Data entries
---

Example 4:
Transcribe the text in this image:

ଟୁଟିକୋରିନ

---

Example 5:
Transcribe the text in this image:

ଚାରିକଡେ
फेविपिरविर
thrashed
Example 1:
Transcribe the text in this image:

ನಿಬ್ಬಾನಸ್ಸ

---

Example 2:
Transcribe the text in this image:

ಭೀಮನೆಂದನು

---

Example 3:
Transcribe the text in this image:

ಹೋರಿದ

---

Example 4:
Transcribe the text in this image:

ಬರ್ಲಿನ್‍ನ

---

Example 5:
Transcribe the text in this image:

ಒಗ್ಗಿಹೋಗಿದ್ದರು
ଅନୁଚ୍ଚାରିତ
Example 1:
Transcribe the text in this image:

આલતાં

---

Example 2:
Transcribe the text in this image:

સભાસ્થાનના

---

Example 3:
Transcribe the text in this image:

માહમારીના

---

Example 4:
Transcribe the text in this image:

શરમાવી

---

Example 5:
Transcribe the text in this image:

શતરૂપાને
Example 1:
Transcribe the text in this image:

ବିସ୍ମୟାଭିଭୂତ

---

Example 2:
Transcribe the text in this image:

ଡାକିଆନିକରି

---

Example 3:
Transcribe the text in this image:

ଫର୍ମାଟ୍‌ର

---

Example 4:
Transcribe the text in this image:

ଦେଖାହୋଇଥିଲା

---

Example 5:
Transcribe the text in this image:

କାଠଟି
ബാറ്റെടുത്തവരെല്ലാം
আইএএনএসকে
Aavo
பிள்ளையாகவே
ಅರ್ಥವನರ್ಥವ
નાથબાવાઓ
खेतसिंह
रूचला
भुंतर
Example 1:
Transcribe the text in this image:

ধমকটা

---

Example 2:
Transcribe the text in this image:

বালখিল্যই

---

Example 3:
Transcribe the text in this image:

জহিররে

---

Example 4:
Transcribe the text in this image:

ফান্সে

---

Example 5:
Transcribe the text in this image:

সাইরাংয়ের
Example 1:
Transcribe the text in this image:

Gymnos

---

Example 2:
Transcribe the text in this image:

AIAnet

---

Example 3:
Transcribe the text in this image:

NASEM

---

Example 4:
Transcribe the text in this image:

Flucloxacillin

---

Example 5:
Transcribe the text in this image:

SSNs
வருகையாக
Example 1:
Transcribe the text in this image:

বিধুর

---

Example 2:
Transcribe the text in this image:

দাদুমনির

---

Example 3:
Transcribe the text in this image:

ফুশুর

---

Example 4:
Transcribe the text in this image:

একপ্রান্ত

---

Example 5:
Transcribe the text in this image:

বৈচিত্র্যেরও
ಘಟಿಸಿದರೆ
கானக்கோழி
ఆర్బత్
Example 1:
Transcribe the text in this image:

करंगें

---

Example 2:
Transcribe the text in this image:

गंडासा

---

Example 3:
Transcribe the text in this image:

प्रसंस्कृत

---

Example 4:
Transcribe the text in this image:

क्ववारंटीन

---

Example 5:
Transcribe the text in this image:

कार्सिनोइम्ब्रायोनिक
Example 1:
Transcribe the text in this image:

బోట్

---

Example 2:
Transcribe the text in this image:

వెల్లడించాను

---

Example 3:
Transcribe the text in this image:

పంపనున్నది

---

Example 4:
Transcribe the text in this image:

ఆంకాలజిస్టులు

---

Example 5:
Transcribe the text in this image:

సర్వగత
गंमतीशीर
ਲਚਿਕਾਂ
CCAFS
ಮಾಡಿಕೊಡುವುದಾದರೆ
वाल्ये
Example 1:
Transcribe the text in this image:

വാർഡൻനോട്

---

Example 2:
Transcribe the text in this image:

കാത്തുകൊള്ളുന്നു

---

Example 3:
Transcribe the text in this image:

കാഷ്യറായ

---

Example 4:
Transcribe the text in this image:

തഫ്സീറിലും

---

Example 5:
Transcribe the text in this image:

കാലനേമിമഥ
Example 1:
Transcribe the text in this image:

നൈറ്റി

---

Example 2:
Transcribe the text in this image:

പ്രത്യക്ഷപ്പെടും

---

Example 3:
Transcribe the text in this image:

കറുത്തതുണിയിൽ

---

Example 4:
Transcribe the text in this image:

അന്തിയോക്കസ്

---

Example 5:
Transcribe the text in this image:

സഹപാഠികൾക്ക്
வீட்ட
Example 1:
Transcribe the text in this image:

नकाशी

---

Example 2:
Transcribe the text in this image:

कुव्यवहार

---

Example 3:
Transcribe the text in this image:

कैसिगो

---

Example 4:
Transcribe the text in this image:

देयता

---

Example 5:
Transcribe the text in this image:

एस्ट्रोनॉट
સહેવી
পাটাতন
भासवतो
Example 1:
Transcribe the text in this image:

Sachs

- [Exercise brief] Restate the records above in full, keeping each line exactly as it stands.

- [Task solution]
---

Example 4:
Transcribe the text in this image:

ଟୁଟିକୋରିନ

---

Example 5:
Transcribe the text in this image:

ଚାରିକଡେ
फेविपिरविर
thrashed
Example 1:
Transcribe the text in this image:

ನಿಬ್ಬಾನಸ್ಸ

---

Example 2:
Transcribe the text in this image:

ಭೀಮನೆಂದನು

---

Example 3:
Transcribe the text in this image:

ಹೋರಿದ

---

Example 4:
Transcribe the text in this image:

ಬರ್ಲಿನ್‍ನ

---

Example 5:
Transcribe the text in this image:

ಒಗ್ಗಿಹೋಗಿದ್ದರು
ଅନୁଚ୍ଚାରିତ
Example 1:
Transcribe the text in this image:

આલતાં

---

Example 2:
Transcribe the text in this image:

સભાસ્થાનના

---

Example 3:
Transcribe the text in this image:

માહમારીના

---

Example 4:
Transcribe the text in this image:

શરમાવી

---

Example 5:
Transcribe the text in this image:

શતરૂપાને
Example 1:
Transcribe the text in this image:

ବିସ୍ମୟାଭିଭୂତ

---

Example 2:
Transcribe the text in this image:

ଡାକିଆନିକରି

---

Example 3:
Transcribe the text in this image:

ଫର୍ମାଟ୍‌ର

---

Example 4:
Transcribe the text in this image:

ଦେଖାହୋଇଥିଲା

---

Example 5:
Transcribe the text in this image:

କାଠଟି
ബാറ്റെടുത്തവരെല്ലാം
আইএএনএসকে
Aavo
பிள்ளையாகவே
ಅರ್ಥವನರ್ಥವ
નાથબાવાઓ
खेतसिंह
रूचला
भुंतर
Example 1:
Transcribe the text in this image:

ধমকটা

---

Example 2:
Transcribe the text in this image:

বালখিল্যই

---

Example 3:
Transcribe the text in this image:

জহিররে

---

Example 4:
Transcribe the text in this image:

ফান্সে

---

Example 5:
Transcribe the text in this image:

সাইরাংয়ের
Example 1:
Transcribe the text in this image:

Gymnos

---

Example 2:
Transcribe the text in this image:

AIAnet

---

Example 3:
Transcribe the text in this image:

NASEM

---

Example 4:
Transcribe the text in this image:

Flucloxacillin

---

Example 5:
Transcribe the text in this image:

SSNs
வருகையாக
Example 1:
Transcribe the text in this image:

বিধুর

---

Example 2:
Transcribe the text in this image:

দাদুমনির

---

Example 3:
Transcribe the text in this image:

ফুশুর

---

Example 4:
Transcribe the text in this image:

একপ্রান্ত

---

Example 5:
Transcribe the text in this image:

বৈচিত্র্যেরও
ಘಟಿಸಿದರೆ
கானக்கோழி
ఆర్బత్
Example 1:
Transcribe the text in this image:

करंगें

---

Example 2:
Transcribe the text in this image:

गंडासा

---

Example 3:
Transcribe the text in this image:

प्रसंस्कृत

---

Example 4:
Transcribe the text in this image:

क्ववारंटीन

---

Example 5:
Transcribe the text in this image:

कार्सिनोइम्ब्रायोनिक
Example 1:
Transcribe the text in this image:

బోట్

---

Example 2:
Transcribe the text in this image:

వెల్లడించాను

---

Example 3:
Transcribe the text in this image:

పంపనున్నది

---

Example 4:
Transcribe the text in this image:

ఆంకాలజిస్టులు

---

Example 5:
Transcribe the text in this image:

సర్వగత
गंमतीशीर
ਲਚਿਕਾਂ
CCAFS
ಮಾಡಿಕೊಡುವುದಾದರೆ
वाल्ये
Example 1:
Transcribe the text in this image:

വാർഡൻനോട്

---

Example 2:
Transcribe the text in this image:

കാത്തുകൊള്ളുന്നു

---

Example 3:
Transcribe the text in this image:

കാഷ്യറായ

---

Example 4:
Transcribe the text in this image:

തഫ്സീറിലും

---

Example 5:
Transcribe the text in this image:

കാലനേമിമഥ
Example 1:
Transcribe the text in this image:

നൈറ്റി

---

Example 2:
Transcribe the text in this image:

പ്രത്യക്ഷപ്പെടും

---

Example 3:
Transcribe the text in this image:

കറുത്തതുണിയിൽ

---

Example 4:
Transcribe the text in this image:

അന്തിയോക്കസ്

---

Example 5:
Transcribe the text in this image:

സഹപാഠികൾക്ക്
வீட்ட
Example 1:
Transcribe the text in this image:

नकाशी

---

Example 2:
Transcribe the text in this image:

कुव्यवहार

---

Example 3:
Transcribe the text in this image:

कैसिगो

---

Example 4:
Transcribe the text in this image:

देयता

---

Example 5:
Transcribe the text in this image:

एस्ट्रोनॉट
સહેવી
পাটাতন
भासवतो
Example 1:
Transcribe the text in this image:

Sachs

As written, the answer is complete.